──────── Material provided ────────

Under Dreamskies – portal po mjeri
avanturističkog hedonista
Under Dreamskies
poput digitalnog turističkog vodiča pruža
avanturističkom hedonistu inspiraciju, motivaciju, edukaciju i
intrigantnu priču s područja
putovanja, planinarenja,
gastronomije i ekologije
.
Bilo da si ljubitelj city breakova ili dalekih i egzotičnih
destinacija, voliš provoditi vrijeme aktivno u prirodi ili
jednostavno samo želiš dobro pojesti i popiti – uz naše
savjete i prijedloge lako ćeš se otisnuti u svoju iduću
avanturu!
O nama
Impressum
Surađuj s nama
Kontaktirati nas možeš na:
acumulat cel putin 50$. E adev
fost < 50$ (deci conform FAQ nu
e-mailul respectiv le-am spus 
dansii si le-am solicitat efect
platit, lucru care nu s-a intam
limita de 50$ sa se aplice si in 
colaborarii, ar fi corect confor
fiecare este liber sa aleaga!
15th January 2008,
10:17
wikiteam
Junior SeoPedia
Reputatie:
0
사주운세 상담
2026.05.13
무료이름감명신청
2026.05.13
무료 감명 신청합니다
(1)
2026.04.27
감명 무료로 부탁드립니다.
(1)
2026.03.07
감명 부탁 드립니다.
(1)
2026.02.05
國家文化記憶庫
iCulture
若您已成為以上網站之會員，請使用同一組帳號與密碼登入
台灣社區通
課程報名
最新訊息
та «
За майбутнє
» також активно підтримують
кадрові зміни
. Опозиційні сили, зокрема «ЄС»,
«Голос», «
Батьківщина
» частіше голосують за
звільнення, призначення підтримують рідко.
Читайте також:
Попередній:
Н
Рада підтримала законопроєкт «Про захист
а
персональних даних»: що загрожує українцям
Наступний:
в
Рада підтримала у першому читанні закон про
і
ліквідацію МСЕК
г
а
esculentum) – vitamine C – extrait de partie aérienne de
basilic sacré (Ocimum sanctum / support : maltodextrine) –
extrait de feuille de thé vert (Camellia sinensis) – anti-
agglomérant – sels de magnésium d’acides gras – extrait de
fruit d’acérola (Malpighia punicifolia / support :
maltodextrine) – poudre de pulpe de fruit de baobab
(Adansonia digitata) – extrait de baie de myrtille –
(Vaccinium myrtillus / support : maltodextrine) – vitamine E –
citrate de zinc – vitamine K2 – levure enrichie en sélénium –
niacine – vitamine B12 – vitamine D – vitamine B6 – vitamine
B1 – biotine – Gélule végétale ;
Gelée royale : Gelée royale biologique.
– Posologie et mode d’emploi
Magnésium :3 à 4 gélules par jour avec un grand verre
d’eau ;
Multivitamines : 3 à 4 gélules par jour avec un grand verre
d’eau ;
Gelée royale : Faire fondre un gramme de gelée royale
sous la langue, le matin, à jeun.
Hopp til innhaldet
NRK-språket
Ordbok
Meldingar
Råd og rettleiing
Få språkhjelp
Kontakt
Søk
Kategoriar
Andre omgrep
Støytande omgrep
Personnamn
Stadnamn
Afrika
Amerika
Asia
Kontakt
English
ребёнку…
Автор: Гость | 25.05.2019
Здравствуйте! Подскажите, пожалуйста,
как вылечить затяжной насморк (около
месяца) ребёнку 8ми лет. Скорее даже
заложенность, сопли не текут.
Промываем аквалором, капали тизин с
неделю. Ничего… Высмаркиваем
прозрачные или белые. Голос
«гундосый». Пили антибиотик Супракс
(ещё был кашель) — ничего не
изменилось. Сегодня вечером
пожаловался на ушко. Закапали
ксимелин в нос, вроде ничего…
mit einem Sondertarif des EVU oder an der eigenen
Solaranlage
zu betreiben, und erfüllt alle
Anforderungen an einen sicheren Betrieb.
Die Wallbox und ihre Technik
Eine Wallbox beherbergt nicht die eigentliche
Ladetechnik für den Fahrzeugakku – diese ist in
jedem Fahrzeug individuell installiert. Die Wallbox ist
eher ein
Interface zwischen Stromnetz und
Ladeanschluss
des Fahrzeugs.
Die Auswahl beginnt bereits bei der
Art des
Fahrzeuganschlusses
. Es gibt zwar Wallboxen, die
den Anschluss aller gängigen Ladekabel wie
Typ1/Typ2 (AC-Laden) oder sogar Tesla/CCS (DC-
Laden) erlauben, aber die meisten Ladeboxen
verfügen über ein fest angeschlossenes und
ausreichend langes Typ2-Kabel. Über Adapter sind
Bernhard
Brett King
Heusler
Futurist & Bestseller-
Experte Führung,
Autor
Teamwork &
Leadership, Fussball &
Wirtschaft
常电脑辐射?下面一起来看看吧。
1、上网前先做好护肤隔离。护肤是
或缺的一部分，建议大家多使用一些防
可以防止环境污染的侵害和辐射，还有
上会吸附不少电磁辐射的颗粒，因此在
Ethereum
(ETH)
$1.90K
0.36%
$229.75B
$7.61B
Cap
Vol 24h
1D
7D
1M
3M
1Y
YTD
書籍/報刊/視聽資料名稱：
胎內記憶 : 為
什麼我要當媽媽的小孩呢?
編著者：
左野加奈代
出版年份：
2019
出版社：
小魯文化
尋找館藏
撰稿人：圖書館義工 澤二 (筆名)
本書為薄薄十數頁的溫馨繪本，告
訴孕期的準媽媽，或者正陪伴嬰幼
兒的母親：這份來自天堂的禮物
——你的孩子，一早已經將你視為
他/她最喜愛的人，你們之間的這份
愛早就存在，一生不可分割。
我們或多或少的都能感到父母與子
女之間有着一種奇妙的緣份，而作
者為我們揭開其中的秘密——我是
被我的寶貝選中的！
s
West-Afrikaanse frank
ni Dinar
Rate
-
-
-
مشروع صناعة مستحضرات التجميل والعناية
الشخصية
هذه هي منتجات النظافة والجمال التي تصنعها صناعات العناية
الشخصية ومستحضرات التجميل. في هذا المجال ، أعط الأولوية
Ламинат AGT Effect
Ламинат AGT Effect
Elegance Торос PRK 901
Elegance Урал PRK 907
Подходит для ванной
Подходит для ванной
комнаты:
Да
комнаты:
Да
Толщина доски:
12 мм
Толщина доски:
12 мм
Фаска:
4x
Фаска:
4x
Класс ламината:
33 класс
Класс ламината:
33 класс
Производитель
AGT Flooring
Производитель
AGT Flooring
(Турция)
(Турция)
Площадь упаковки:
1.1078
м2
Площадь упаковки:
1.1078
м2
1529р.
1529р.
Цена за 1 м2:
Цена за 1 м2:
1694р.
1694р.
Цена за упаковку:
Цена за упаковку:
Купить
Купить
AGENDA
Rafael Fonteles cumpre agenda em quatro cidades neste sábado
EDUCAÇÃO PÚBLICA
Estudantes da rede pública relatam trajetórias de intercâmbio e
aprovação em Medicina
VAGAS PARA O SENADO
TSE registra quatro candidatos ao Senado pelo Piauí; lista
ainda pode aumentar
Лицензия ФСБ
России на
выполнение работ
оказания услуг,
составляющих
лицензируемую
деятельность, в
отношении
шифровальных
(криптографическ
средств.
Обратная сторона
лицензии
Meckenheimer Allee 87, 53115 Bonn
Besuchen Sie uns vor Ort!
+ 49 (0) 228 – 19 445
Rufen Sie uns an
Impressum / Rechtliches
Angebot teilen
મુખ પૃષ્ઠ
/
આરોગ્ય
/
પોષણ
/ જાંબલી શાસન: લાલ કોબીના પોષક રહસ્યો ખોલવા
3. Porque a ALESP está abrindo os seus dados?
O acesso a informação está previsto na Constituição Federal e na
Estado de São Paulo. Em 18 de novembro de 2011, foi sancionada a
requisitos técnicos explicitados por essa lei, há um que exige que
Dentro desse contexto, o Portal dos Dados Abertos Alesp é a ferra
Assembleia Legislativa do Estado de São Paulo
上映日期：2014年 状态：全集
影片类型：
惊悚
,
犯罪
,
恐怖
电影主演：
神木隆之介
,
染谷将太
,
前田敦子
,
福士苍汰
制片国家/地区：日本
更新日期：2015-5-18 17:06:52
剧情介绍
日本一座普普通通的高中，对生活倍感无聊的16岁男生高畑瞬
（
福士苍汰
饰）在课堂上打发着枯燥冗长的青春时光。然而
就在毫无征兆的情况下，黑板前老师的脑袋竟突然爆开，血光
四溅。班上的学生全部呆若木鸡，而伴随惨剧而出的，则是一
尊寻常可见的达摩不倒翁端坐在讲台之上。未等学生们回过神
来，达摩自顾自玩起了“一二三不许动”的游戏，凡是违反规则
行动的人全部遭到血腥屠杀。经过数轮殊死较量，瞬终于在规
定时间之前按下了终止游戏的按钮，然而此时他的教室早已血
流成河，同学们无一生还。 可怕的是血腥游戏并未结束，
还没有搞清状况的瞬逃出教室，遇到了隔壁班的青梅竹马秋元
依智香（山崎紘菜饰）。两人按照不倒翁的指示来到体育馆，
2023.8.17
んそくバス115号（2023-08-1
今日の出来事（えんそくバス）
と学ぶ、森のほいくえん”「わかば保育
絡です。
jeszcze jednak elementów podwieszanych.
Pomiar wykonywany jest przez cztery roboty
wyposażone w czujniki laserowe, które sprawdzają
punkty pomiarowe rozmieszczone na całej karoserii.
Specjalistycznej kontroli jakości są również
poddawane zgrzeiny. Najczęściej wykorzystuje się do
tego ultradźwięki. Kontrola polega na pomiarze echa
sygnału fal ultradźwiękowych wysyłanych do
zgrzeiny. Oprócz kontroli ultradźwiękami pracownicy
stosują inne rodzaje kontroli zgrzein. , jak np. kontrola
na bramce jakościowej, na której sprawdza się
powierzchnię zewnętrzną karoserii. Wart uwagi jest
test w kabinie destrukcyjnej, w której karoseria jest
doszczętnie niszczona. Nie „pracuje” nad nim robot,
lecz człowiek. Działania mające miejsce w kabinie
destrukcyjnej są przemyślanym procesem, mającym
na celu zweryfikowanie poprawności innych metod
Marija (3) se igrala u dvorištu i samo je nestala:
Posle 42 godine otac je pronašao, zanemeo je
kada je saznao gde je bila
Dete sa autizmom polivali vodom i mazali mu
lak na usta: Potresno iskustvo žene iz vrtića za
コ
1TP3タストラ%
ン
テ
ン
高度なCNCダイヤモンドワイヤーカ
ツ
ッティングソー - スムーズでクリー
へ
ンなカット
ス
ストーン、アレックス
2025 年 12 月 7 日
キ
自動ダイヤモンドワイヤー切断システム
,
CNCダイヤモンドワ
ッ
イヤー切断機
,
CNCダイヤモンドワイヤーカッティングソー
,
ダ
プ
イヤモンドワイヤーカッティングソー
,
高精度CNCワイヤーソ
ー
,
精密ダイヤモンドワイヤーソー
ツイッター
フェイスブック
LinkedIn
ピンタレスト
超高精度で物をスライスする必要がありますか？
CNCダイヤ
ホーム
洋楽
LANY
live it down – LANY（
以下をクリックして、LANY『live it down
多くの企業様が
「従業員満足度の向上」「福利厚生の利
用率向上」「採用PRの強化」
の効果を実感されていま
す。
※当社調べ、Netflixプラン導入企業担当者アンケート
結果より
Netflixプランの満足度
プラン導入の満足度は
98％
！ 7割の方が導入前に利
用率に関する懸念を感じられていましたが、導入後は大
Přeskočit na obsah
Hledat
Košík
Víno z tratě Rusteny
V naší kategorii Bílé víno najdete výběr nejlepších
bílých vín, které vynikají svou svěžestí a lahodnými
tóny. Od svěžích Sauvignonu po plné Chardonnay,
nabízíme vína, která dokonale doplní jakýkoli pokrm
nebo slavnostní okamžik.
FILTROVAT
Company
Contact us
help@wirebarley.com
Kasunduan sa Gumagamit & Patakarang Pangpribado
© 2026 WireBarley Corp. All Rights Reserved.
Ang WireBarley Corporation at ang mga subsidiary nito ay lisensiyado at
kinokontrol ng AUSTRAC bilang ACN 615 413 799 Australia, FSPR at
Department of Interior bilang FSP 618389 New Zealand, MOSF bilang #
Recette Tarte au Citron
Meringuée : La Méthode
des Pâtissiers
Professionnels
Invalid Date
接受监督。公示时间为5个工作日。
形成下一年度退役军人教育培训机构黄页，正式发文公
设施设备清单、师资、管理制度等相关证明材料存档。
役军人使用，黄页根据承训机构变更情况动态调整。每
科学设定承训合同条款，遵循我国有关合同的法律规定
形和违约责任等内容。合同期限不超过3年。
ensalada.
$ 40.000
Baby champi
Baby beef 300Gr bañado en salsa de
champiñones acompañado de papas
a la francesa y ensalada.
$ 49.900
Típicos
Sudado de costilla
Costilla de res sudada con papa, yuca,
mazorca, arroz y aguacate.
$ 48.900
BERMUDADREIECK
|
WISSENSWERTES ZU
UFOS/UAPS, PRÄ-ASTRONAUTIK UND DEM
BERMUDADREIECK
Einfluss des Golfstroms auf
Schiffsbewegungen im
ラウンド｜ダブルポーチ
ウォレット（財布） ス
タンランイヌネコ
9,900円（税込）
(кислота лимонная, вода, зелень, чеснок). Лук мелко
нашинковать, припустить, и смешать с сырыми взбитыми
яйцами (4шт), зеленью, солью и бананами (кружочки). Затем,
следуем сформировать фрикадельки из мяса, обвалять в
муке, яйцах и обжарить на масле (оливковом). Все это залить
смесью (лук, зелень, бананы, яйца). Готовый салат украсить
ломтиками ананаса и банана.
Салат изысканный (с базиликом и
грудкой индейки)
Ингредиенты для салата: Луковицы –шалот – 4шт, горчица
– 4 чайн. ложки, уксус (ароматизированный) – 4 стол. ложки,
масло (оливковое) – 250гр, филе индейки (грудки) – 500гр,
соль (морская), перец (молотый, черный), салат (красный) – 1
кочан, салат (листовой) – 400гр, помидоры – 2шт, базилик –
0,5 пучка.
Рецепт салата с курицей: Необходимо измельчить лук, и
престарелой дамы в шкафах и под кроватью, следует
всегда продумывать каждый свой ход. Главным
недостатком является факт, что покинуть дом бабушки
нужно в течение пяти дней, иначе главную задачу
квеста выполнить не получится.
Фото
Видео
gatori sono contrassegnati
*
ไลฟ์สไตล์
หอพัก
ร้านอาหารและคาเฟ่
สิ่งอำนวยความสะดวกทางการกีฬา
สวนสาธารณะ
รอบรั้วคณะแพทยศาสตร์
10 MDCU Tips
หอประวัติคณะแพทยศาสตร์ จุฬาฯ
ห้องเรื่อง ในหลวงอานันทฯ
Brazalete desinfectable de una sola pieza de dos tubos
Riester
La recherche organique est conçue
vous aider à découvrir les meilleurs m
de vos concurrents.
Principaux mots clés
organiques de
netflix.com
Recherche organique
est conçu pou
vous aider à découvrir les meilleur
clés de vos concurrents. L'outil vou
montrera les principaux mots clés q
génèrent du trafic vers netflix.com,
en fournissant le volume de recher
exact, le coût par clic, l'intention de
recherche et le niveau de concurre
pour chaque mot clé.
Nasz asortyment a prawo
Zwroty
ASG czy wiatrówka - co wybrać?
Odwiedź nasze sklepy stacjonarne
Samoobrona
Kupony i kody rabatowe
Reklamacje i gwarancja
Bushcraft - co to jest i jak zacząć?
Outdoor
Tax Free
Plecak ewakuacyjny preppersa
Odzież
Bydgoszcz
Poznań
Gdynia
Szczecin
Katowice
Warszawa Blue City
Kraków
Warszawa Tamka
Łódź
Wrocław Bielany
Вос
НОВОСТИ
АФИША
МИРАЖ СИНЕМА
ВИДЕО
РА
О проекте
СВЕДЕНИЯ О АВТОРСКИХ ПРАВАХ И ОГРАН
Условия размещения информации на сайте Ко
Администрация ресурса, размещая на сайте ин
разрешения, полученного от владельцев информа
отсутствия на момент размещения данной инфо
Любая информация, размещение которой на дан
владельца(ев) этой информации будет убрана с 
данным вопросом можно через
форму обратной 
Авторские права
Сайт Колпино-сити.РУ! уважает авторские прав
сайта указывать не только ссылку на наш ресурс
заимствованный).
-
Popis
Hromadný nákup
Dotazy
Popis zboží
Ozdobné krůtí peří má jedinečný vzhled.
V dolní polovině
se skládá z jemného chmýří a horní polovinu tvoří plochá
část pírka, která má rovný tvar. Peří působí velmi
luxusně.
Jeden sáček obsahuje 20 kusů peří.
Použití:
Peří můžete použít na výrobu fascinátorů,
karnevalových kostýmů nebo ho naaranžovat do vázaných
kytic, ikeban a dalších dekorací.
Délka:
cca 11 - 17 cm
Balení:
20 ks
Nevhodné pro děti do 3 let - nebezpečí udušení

────────

| Task item |
The total wanted is the number of lines in the entries above that contain "avec". Give it alone.

| Response to this exercise |
2